■ ASSIGNMENT
For each statement, answer yes or no on whether it agrees with the notes on assessment questions below, and quote the words from the notes that decide it. 1. Questions that are almost always answered incorrectly, especially low-difficulty ones, could signal poor performance. 2. An outdated question would show up the same way for experienced users as for everyone else. 3. Understanding how display_score relates to rd late in an assessment might allow a few questions to be cut.

■ PASSAGE FOR REVIEW
==========

Maybe I should have used a similar approach (trelliscope) to examen the various assessments in the previous questions.


More Involved/Open-ended Questions

1. Identify a metric that could be used to identify questions that are performing poorly, and consequently might need to be reviewed, changed, or removed.

  • Questions that render a nearly always incorrect answer, especially when the question difficulty is comparatively low. (Some questions are likely purposefully difficult so one expects those to rarely have a correct response.)
  • Questions that increase the RD metric substantially (though that may be a function of question order).
  • (thinking of a scatterplot comparing rd change due to that question vs current percentile of the user, meaning some identification of outliers occurring when rd change is high and negative and percentile was low)

2. Suppose an update to Python causes a question’s answer to change, but our question authors don’t notice, and the now-outdated question remains in the test. How might that scenario reveal itself in the data?

Hopefully it reveals itself as often rendering an incorrect response. That may not be true of more experienced or long-time users of that technology/language so one might need to account for that somehow. I noticed a link at the bottom of the page after the answer is revealed that provided an opportunity for a situation like this to be identified.

3. Given your response to number 2 in the Data Exploration Questions above, what is a method we could use to determine ideal points to stop a user’s assessment session (i.e. identify the right balance between certainty and burden on the user)?

You could compare the display_score (and ranking) to the changes/decreases in rd as you approach the rd threshold. Some rules or a model may be applied to allow you to occasionally shave off 3-5 questions per assessment if you sufficiently understood the relationship between display_score and rd at the late stage of the assessment.

I suppose you could try to account for the distribution/curve of previous assessments of that user. For example, if they have taken several assessments before the current assessment you may be able to predict/extrapolate the end score and ranking based on their position part way through the assessment.

==========

■ PROVIDED DATA
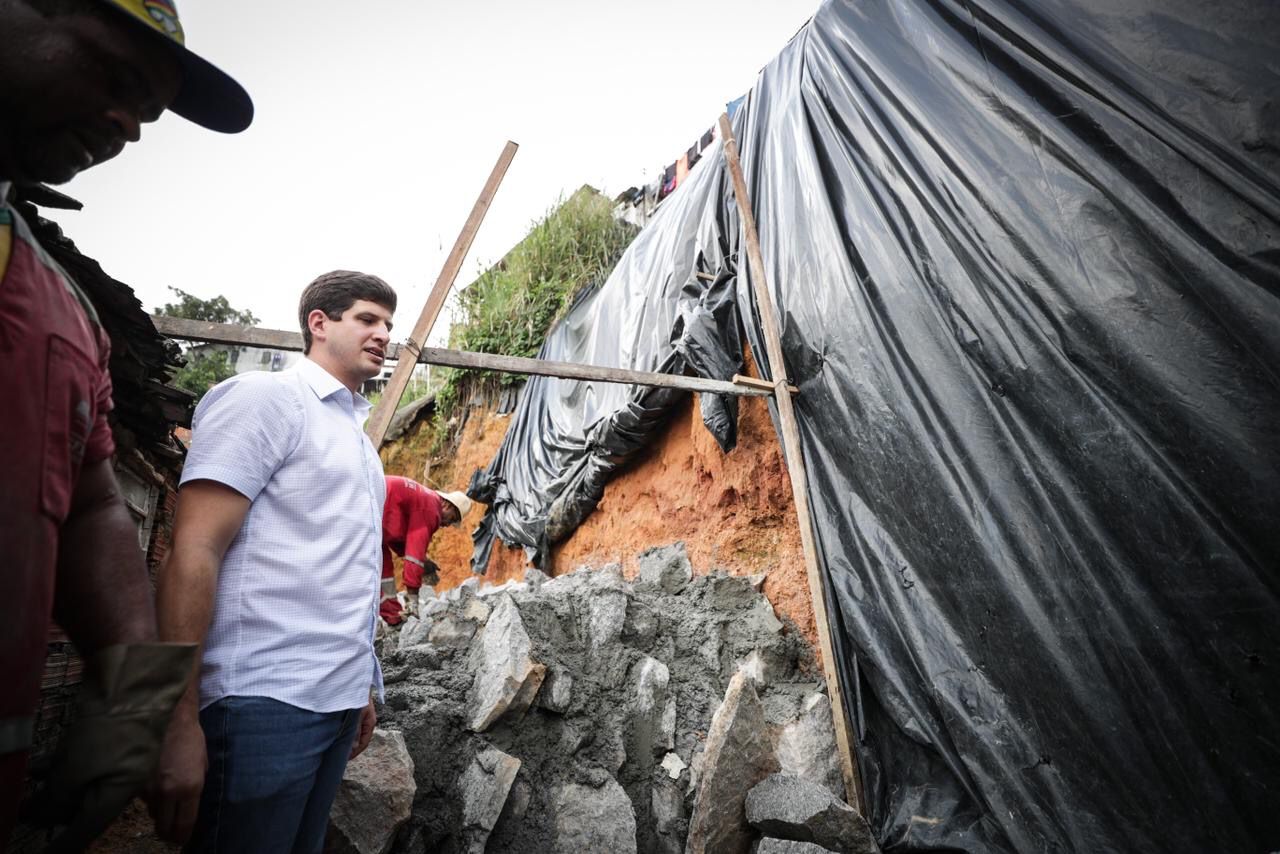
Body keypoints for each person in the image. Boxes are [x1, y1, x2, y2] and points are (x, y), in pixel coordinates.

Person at [0, 0, 251, 847]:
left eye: (147, 113)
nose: (128, 128)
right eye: (112, 74)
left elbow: (95, 508)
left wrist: (148, 714)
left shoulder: (65, 317)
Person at [149, 271, 397, 852]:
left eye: (389, 324)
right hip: (261, 704)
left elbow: (341, 573)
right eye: (367, 319)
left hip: (334, 703)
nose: (384, 334)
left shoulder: (357, 442)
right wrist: (177, 716)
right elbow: (194, 549)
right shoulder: (266, 400)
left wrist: (359, 685)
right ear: (319, 323)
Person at [379, 477, 472, 624]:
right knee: (372, 568)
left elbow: (399, 537)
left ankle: (393, 617)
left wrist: (424, 561)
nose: (447, 525)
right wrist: (413, 600)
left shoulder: (425, 499)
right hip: (370, 506)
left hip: (374, 509)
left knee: (381, 565)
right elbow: (413, 556)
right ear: (448, 505)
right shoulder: (431, 510)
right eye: (452, 519)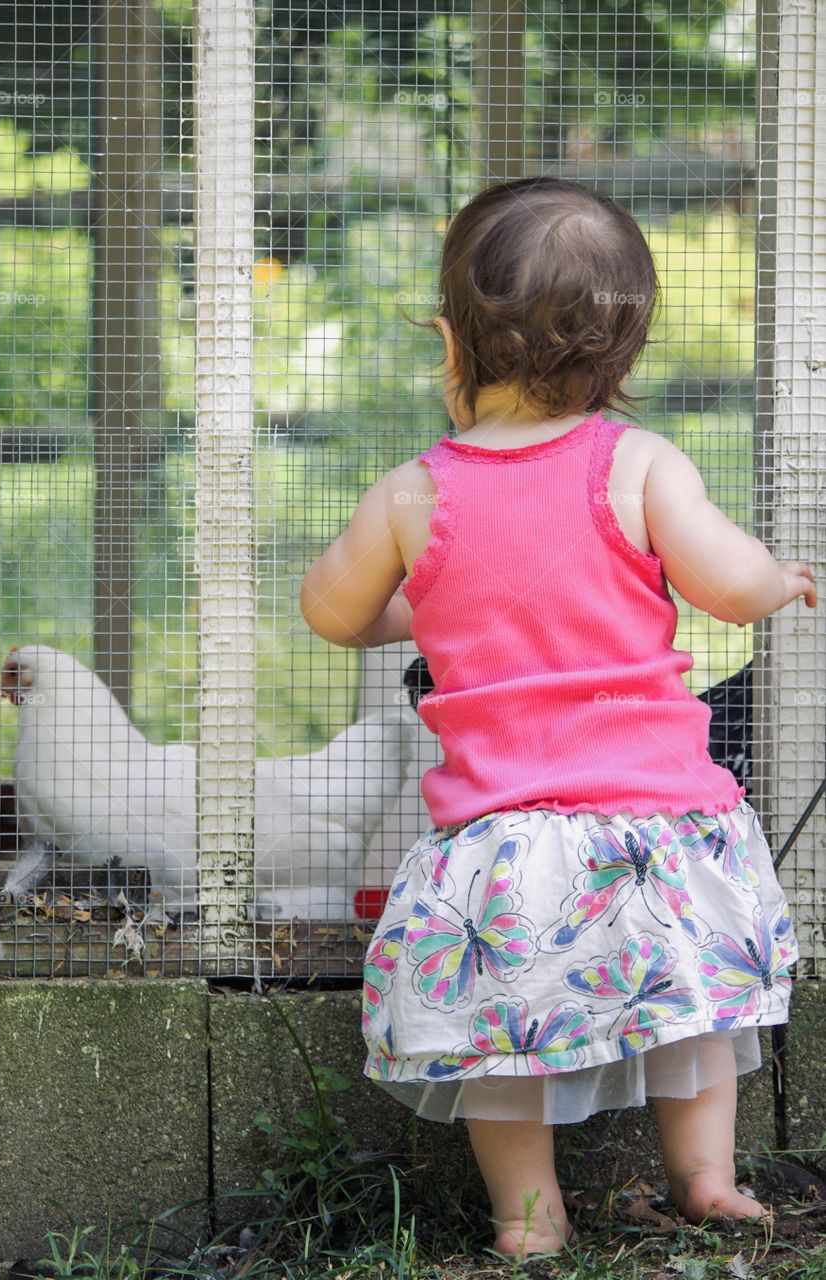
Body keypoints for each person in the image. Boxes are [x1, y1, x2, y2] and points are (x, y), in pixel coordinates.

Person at [299, 176, 815, 1260]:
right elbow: (726, 584)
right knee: (693, 1005)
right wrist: (784, 577)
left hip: (507, 840)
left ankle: (528, 1218)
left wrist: (429, 593)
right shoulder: (639, 464)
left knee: (498, 1037)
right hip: (658, 825)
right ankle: (708, 1176)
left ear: (450, 344)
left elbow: (334, 612)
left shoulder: (414, 493)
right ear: (624, 350)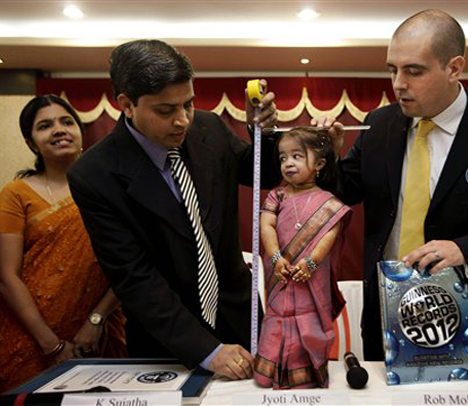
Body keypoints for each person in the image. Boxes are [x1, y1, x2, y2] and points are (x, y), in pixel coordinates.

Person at [331, 9, 468, 360]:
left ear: (454, 68)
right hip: (385, 313)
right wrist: (325, 158)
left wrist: (465, 249)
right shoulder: (378, 125)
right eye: (393, 69)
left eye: (414, 71)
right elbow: (346, 188)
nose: (398, 84)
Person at [67, 39, 280, 380]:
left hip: (243, 320)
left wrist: (263, 133)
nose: (182, 120)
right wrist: (207, 351)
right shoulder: (94, 174)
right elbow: (135, 278)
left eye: (189, 104)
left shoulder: (208, 128)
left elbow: (263, 174)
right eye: (165, 111)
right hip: (167, 345)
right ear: (126, 104)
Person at [0, 95, 126, 393]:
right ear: (32, 143)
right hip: (27, 333)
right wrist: (50, 344)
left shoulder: (112, 188)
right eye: (45, 126)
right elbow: (6, 277)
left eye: (67, 121)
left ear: (81, 133)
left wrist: (96, 320)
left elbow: (130, 264)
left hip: (96, 332)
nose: (58, 130)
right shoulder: (16, 194)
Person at [254, 127, 350, 389]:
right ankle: (270, 373)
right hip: (281, 274)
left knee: (307, 323)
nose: (288, 164)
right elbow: (266, 226)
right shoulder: (277, 195)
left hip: (311, 277)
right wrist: (275, 257)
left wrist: (310, 263)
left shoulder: (328, 201)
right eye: (283, 158)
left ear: (319, 164)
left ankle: (306, 375)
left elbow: (330, 234)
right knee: (277, 319)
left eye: (297, 156)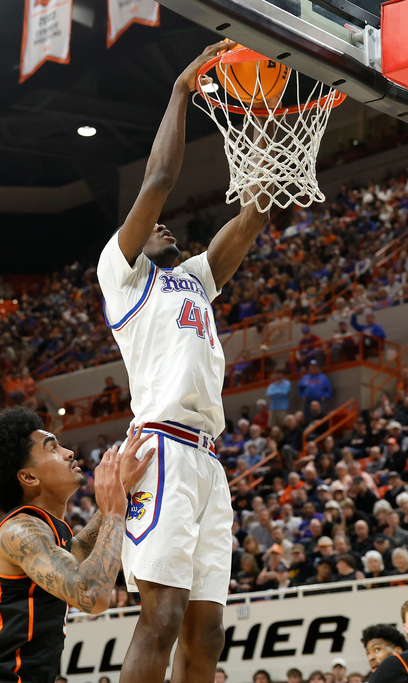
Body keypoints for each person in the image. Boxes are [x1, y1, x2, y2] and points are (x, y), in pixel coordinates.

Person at [95, 41, 270, 683]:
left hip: (207, 461)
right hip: (161, 451)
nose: (168, 229)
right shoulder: (121, 276)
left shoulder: (193, 279)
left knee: (207, 631)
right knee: (161, 618)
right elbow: (160, 183)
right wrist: (181, 92)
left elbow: (252, 219)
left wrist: (274, 140)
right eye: (156, 229)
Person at [0, 408, 153, 683]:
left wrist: (120, 487)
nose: (68, 452)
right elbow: (92, 595)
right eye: (53, 448)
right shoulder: (20, 531)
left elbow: (81, 551)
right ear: (29, 477)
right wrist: (113, 513)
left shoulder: (46, 529)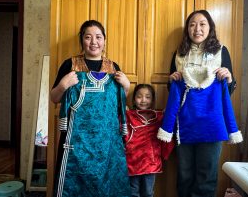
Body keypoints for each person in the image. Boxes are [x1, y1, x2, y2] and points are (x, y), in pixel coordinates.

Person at [157, 10, 243, 197]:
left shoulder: (221, 51)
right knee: (184, 175)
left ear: (210, 27)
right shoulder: (179, 53)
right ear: (187, 29)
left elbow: (227, 91)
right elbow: (173, 91)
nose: (197, 29)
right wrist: (171, 80)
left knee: (207, 176)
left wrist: (228, 79)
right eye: (192, 24)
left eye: (202, 24)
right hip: (184, 124)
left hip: (211, 124)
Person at [50, 20, 131, 197]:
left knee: (106, 183)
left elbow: (117, 103)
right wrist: (63, 84)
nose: (94, 42)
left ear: (104, 40)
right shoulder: (69, 65)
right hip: (76, 139)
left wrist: (127, 86)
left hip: (106, 139)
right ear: (82, 41)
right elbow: (54, 98)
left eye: (98, 37)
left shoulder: (113, 67)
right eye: (88, 37)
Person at [125, 84, 174, 197]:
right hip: (132, 162)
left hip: (151, 162)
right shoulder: (128, 115)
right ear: (133, 99)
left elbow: (168, 128)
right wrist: (123, 112)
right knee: (133, 192)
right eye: (139, 96)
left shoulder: (159, 116)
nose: (143, 100)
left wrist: (167, 115)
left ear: (152, 100)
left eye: (148, 97)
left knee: (148, 192)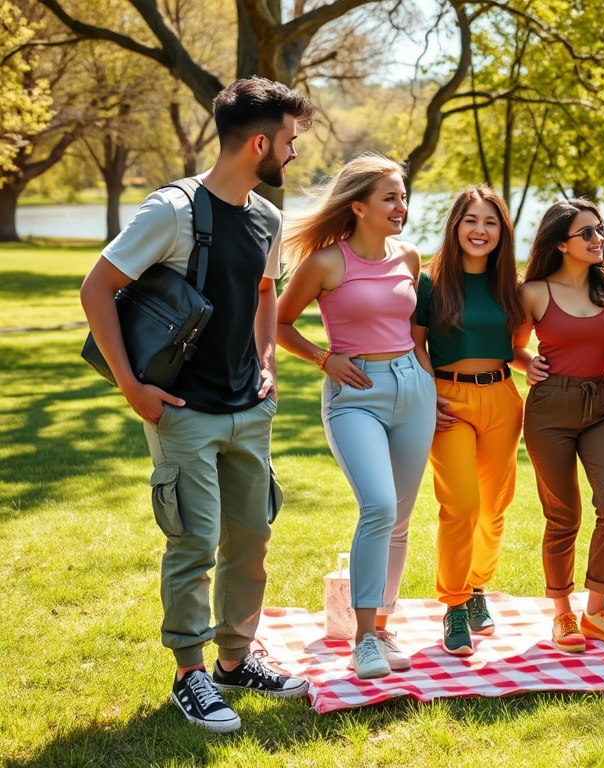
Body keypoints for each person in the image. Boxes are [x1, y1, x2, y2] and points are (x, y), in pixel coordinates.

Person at [80, 77, 314, 733]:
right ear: (260, 142)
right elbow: (97, 288)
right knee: (193, 542)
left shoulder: (267, 217)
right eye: (290, 142)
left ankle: (235, 662)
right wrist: (131, 386)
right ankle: (190, 674)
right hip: (182, 408)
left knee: (252, 539)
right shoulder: (173, 210)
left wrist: (267, 359)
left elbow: (267, 292)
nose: (294, 154)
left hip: (249, 410)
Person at [276, 153, 435, 680]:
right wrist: (324, 357)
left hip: (413, 389)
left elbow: (415, 331)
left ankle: (383, 624)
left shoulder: (408, 256)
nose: (401, 206)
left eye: (403, 196)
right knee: (379, 506)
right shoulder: (326, 263)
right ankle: (363, 638)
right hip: (355, 394)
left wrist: (430, 381)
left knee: (402, 517)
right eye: (390, 197)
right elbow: (278, 324)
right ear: (359, 205)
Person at [513, 198, 604, 653]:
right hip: (549, 411)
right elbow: (513, 346)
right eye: (586, 233)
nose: (597, 239)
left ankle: (597, 609)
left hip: (602, 407)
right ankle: (563, 613)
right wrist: (527, 365)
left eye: (599, 230)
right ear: (561, 243)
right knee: (563, 515)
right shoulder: (534, 292)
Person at [411, 186, 525, 656]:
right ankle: (454, 604)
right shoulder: (429, 282)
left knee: (494, 508)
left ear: (502, 232)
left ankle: (478, 586)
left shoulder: (510, 287)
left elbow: (513, 347)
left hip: (502, 398)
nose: (481, 230)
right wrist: (425, 392)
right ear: (455, 225)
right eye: (471, 221)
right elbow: (416, 344)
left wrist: (529, 362)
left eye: (491, 222)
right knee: (460, 505)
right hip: (448, 402)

==========

■ ANSWER TO THE PROBLEM
1. Yes: "Questions that render a nearly always incorrect answer, especially when the question difficulty is comparatively low."
2. No: "That may not be true of more experienced or long-time users of that technology/language so one might need to account for that somehow."
3. Yes: "Some rules or a model may be applied to allow you to occasionally shave off 3-5 questions per assessment if you sufficiently understood the relationship between display_score and rd at the late stage of the assessment."